→ **USING THE INFORMATION**
(1) Answer these questions using the passage about Capt English's company:
(a) About how many of the men were captured?
(b) Where were all troops in south Alabama ordered to go about April 20?
(c) Who is listed as 1st LT on the muster roll?
(2) Summarize the passage about Capt English's company in two sentences.
(3) Proceed with the passage about Capt English's company, starting after its final line.

Several were killed.
"Besides several being killed about 50 of our men were captured. In the retreat William HH Greenwood and myself accompanied the few of the REGT, which was left to a rendezvous near Claiborne, Al. About April 20 all troops in south Al were ordered to Gainesville to be paroled. Davis the Flag bearer was buried on what is now known as the home of Capt CA Marriot." "My experience during the war, like many another rebel, has been sometimes dark and sometimes bright. I sometimes hear the boys who have gone before tapping on my chamber door calling 'Come o're, Come o're'.
Following is the official muster roll of Capt English's company that participated in the final battles:
Oct 3 1864
TC English, Capt:
TP Atkinson, 1st LT:
Jonathon English, 2nd LT:
Joseph Booth 3rd LT:
JF Boyles, 1st SGT:
Joel Bullard, 2nd SGT:
H McKenzie, 3rd SGT:
TJ Booth, 4th SGT:
John H Fry 5th Sgt.:
James Earle. 1st CPL:
James Singleton, 2nd Cpl.:
Charles Engish, 3rd Cpl:
TR Dean 4th Cpl.

(Saved data entries)
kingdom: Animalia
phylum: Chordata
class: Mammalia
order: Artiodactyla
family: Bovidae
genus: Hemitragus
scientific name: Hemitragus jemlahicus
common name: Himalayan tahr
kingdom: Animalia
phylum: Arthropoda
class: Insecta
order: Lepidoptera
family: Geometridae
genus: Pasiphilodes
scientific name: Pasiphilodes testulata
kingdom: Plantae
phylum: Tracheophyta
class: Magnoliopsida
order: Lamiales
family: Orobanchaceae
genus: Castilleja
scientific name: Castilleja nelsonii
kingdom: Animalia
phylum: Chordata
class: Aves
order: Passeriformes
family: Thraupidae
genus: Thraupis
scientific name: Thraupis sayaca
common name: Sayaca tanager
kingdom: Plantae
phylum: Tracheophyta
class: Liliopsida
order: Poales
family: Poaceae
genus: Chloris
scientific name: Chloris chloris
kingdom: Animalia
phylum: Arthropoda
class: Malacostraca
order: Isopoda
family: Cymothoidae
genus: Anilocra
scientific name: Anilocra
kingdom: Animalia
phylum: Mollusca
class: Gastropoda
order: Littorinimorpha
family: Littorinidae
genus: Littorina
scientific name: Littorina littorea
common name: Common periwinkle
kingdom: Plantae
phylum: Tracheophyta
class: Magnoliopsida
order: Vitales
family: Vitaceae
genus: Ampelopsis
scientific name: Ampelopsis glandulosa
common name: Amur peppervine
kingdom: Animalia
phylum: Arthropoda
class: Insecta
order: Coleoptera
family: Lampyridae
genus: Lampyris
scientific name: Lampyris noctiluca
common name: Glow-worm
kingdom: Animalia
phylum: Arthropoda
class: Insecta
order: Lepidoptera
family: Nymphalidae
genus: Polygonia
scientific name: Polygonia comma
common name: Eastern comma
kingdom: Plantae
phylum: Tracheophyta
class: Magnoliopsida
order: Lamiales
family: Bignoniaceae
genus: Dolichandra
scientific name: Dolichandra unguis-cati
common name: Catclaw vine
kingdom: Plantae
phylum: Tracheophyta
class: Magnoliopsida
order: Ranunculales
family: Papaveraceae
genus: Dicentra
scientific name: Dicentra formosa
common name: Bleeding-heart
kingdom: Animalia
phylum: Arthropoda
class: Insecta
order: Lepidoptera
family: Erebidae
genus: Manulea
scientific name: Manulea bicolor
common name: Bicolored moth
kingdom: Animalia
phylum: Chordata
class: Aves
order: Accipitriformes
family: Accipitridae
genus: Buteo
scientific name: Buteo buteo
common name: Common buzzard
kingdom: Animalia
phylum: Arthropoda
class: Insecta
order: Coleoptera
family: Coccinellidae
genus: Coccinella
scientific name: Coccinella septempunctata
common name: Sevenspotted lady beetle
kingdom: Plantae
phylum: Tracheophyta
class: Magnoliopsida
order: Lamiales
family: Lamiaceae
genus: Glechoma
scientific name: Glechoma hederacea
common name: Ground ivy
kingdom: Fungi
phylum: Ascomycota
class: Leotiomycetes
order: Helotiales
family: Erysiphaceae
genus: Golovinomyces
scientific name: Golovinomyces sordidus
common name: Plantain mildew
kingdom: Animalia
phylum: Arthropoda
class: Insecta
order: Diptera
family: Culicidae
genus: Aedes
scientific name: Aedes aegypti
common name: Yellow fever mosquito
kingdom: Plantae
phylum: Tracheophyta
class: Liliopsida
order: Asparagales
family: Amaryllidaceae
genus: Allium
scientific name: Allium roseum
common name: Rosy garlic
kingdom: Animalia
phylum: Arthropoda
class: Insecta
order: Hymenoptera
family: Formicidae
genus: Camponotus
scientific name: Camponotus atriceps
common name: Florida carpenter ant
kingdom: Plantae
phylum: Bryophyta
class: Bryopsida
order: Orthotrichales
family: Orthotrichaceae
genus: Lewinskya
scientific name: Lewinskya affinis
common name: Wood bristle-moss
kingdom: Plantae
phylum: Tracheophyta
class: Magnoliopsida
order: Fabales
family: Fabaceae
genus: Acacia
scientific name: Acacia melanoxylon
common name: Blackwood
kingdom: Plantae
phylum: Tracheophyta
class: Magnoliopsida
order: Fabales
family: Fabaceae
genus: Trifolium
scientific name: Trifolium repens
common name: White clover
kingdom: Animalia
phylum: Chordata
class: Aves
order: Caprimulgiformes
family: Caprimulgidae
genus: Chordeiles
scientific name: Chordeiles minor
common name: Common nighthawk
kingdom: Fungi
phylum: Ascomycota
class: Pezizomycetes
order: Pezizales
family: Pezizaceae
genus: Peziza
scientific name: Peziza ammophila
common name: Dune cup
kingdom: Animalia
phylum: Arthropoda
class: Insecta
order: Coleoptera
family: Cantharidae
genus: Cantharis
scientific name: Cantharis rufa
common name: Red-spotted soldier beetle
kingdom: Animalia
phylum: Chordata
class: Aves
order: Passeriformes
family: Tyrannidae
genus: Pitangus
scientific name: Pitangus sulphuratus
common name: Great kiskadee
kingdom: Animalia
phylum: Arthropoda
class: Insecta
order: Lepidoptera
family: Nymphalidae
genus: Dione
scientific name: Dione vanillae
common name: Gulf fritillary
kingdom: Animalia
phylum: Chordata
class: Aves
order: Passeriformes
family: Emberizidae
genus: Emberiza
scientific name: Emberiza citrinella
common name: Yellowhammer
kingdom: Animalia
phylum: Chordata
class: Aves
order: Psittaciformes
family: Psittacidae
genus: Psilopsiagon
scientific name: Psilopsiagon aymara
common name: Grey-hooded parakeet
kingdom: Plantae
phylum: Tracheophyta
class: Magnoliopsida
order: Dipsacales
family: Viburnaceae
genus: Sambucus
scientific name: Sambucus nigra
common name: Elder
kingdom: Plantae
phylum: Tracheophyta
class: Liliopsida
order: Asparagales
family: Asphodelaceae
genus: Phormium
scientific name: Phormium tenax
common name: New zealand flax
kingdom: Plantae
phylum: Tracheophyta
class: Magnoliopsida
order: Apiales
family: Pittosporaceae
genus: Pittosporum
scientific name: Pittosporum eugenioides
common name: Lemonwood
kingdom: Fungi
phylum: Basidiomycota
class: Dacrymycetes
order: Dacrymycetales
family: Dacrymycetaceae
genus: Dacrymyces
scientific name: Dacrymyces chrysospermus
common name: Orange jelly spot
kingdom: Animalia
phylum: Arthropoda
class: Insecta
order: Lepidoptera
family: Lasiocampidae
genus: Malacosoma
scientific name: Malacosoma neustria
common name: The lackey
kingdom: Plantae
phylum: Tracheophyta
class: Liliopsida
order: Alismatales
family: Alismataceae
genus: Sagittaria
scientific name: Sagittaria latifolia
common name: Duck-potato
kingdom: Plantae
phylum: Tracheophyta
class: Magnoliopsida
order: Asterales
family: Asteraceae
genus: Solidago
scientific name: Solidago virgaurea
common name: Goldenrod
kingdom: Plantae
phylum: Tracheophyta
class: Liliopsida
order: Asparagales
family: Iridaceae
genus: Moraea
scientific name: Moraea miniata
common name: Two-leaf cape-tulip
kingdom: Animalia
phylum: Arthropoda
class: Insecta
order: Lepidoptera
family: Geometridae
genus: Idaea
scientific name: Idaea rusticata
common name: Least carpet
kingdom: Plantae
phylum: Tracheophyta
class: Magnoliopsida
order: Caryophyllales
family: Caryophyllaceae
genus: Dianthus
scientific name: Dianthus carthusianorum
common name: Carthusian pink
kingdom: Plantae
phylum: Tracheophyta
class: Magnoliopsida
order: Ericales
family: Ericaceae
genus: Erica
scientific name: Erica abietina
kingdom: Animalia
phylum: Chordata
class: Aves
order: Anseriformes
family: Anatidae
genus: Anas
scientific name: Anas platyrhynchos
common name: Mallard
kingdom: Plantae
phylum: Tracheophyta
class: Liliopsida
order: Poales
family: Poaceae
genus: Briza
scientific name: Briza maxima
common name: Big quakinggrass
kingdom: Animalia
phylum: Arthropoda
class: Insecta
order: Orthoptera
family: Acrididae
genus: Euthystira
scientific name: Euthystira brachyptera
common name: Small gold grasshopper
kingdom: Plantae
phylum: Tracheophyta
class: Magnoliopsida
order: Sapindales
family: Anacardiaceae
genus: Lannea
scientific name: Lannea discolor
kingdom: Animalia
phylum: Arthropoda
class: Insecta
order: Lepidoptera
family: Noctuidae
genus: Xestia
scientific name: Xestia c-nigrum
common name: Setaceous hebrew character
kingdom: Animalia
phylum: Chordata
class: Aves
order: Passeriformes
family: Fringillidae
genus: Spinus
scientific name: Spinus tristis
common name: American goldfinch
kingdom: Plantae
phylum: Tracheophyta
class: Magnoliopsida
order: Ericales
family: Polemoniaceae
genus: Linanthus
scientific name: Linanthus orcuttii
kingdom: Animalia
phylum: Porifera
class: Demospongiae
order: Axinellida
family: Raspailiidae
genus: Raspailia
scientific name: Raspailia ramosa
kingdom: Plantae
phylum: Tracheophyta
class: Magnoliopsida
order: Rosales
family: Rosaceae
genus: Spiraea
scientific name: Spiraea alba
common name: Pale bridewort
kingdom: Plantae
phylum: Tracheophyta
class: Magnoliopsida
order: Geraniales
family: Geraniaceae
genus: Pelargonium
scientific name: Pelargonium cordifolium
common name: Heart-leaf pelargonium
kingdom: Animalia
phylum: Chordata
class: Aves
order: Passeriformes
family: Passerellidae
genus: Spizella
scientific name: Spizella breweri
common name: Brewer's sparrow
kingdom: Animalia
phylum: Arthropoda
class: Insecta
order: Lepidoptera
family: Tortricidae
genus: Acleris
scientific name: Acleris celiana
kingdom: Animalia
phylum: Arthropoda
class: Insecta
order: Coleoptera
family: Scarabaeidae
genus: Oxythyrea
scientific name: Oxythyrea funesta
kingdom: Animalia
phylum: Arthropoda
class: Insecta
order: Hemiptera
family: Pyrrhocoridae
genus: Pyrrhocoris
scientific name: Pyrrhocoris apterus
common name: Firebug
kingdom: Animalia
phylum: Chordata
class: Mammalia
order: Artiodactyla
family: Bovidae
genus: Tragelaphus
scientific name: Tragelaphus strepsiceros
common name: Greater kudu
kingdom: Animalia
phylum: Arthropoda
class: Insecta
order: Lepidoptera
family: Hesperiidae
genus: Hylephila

→ **TASK-BY-TASK RESULTS**
(1)
(a) About 50.
(b) To Gainesville, to be paroled.
(c) TP Atkinson.

(2) Besides several killed, about 50 of the men were captured, and the few of the regiment who were left retreated to a rendezvous near Claiborne, Alabama, before all troops in south Alabama were ordered about April 20 to Gainesville to be paroled. The passage then gives the official muster roll of Capt English's company from Oct 3 1864, listing its officers, sergeants and corporals from Capt TC English down to TR Dean, 4th Cpl.

(3)
John R Coone,
John Greenwood Jr,
John A Norwood,
John W Shomo,
A McG Weatherford,
John L White,
John D Weatherford,
Note from Robert McMillan:
I Hunted all of my life on the plantation of Capt Marriott, where the Flag Bearer is said to be buried. Capt Marriot was a Yankee carpetbagger who came down after the war. Local story goes that he took a southern girl back up north after the war, and that she was not happy up there so he bought the plantation between Eliska and Purdue Hill and brought her south to try and make her happy. Story goes that no one would help them with transportation between the railroad at Atmore(?) and their home in Monroe Co. The Capt is buried outside his old home, which we used for a camp house. I did not know about the Confederate when we hunted up there, but I plan to go and see if there is a stone for him in one of the few graveyards on the property. If there is not, I plan to try and get one.Sometime in the future Fort Blakeley Camp #1864 SCV will have a dedication service, if permission is granted from the current landowner.